The Syphlloids – Riding the Corporate Muscle – Review

The Syphlloids

Riding the Corporate Muscle
by Chaz Thorndike

They put the rawk back in punk rock. “See You in the Pit” opens Riding the Corporate Muscle with “Baby, if it ain’t punk, it ain’t worth shit,” setting the mood for the majority of the album. Snot-nosed, white-trash, redneck-punk (see Fear, Scum rock, GG, Tunnel Rats – at your own risk) from the trailer parks in and around Boston. Where specifically, I’m not at liberty to discuss. The Syphlloids are the type of guys who guzzle Rat Brew even when they’re not at the Rat, tell yer date she’s got nice tits and mean it as a compliment, and consider male-bonding a little playful ruff-housing at the bar (i.e. elbowing you in the larynx for trying to get the bartender’s attention while they’re trying to convince him/her they’re in the band and should get a lotta free drinks). Admittedly, the record kinda winds on and on in a mid-tempo raunchy rawk kinda way, but 15 songs of Johnny Thunders might get a little tiresome too, so cut it some slack, huh?
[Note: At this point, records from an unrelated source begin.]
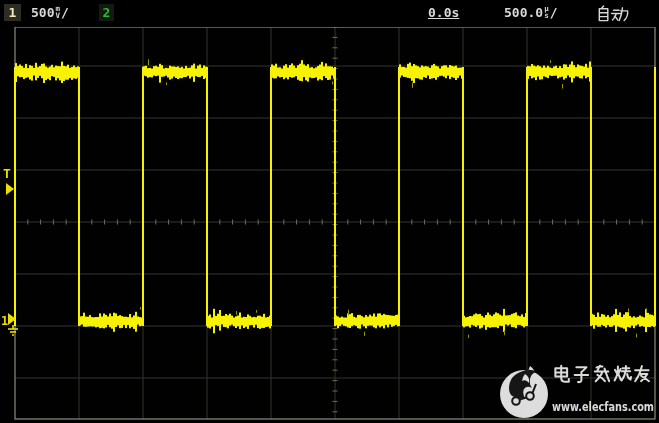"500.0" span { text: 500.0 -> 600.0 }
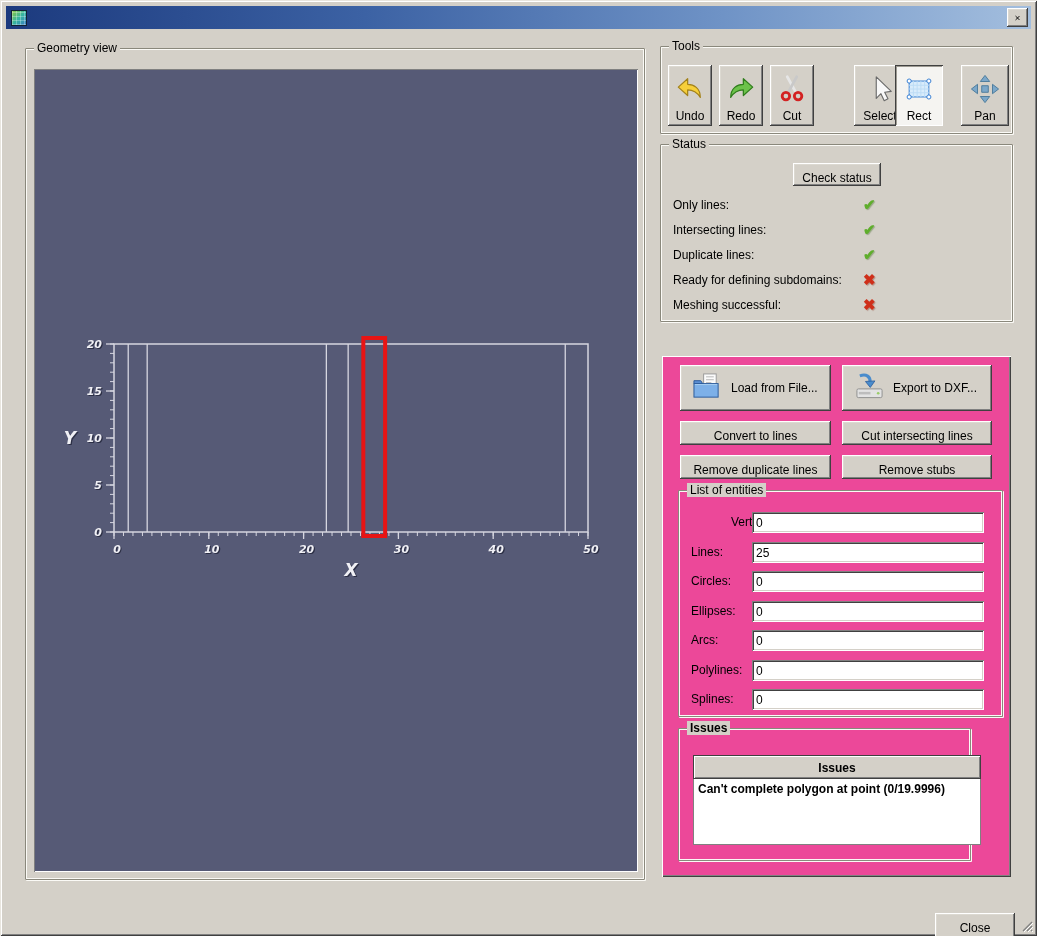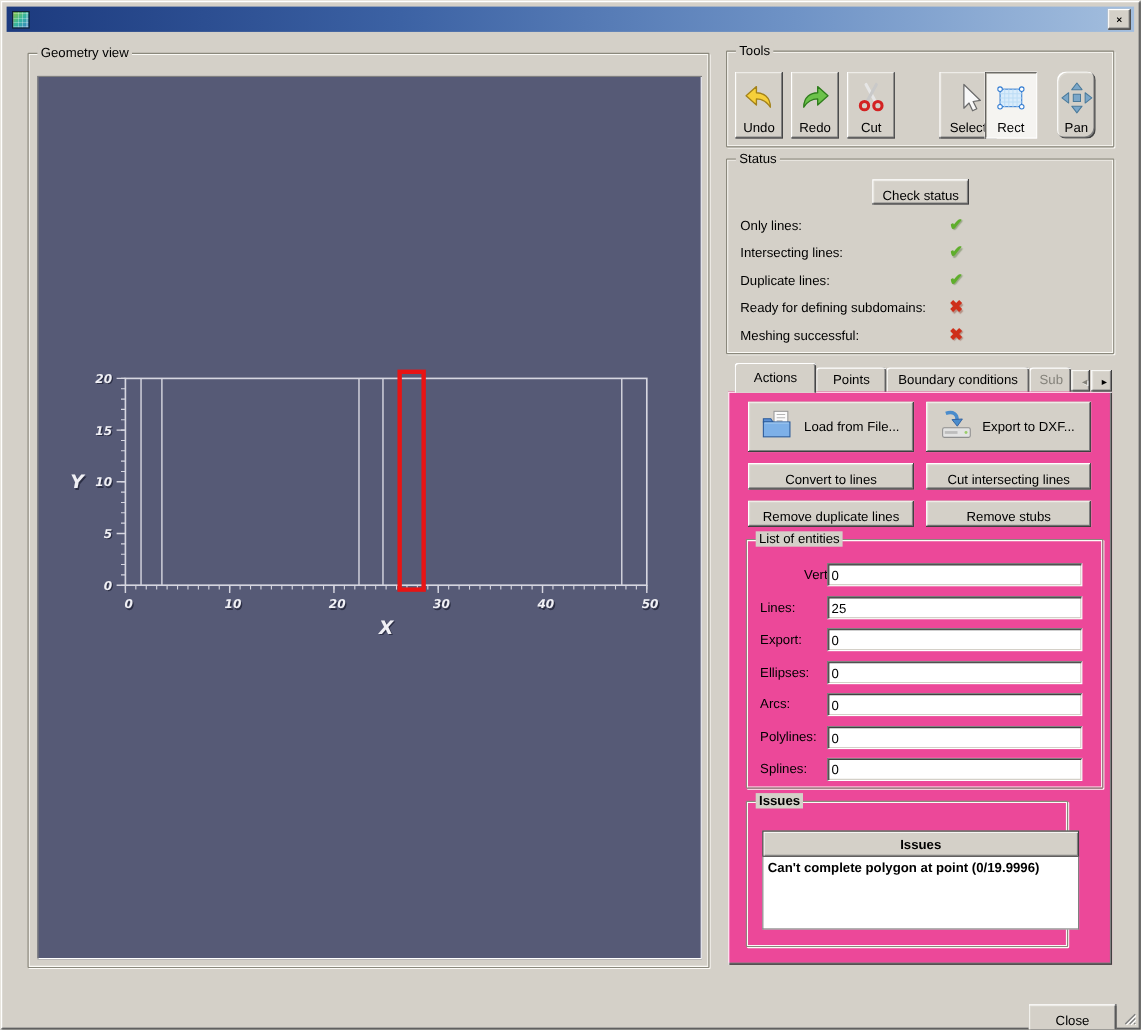"Pan" button.btn { border-radius: 8px -> none; width: 35px -> 48px }
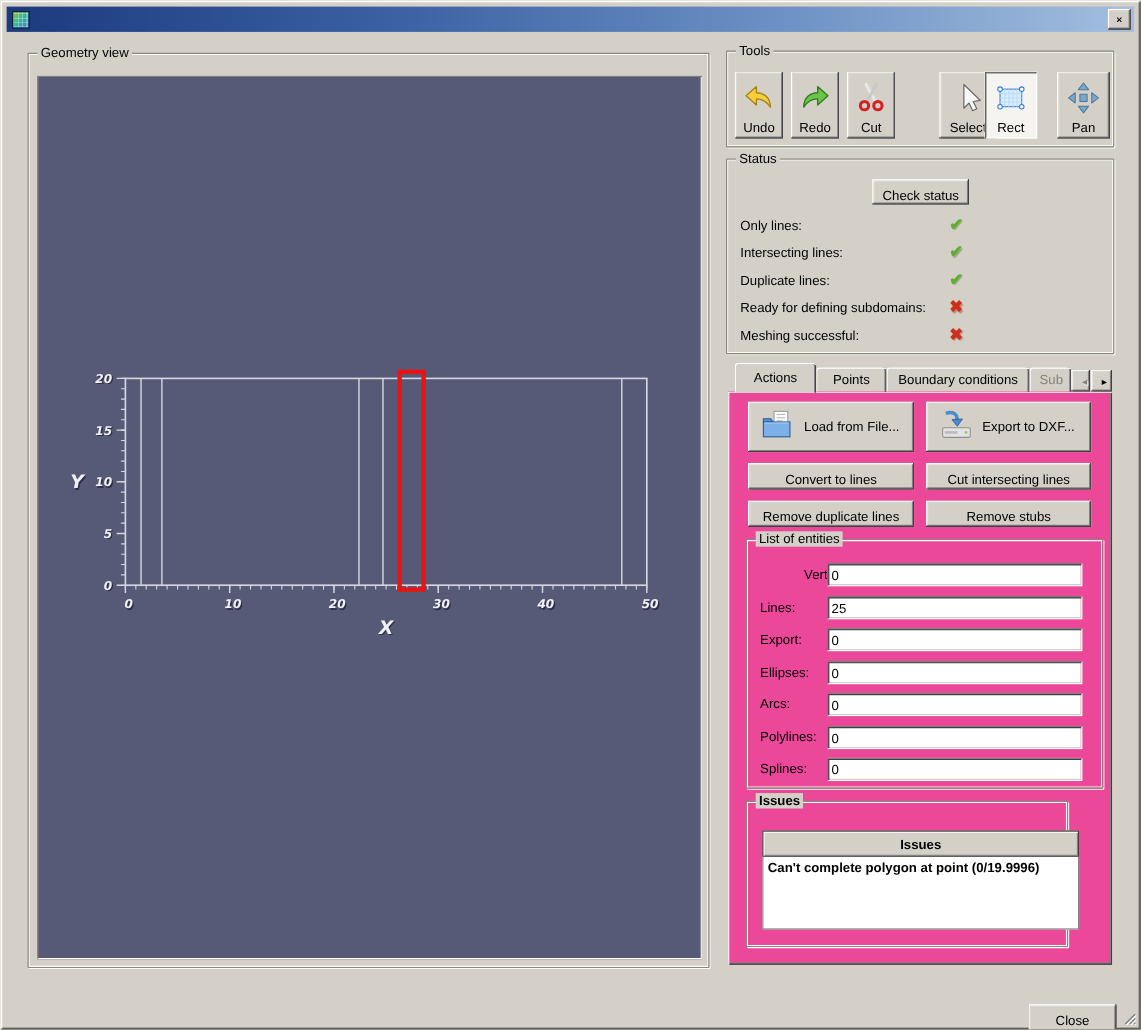"Actions" div { html: <div> <div> <div>Actions</div> <div>Points</div> <div>Boundary conditions</div> <div>Sub</div> </div> <button>◄</button> <button>►</button> </div> -> none }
The playing is respectably sloppy (not that they can’t play, they just ain’t punk perfectionists); the production is rawk, but perhaps a bit thin (but hell, it’s certainly rawer than that arena punk shit that makes Van Halen sound like a garage band); and the singing is the throaty sing/snarl you’d expect from a guy who can kinda sing, has a “bad attitude,” but wants to be a singer ’cause they get all the fuckin’ chicks. The last track, a uptempo cover of “Boston Bad Boys” Aerosmith’s syrupy ballad “Angel,” is probably the way that song shoulda been recorded in the first place. If it needed to be recorded at all. But that’s another story.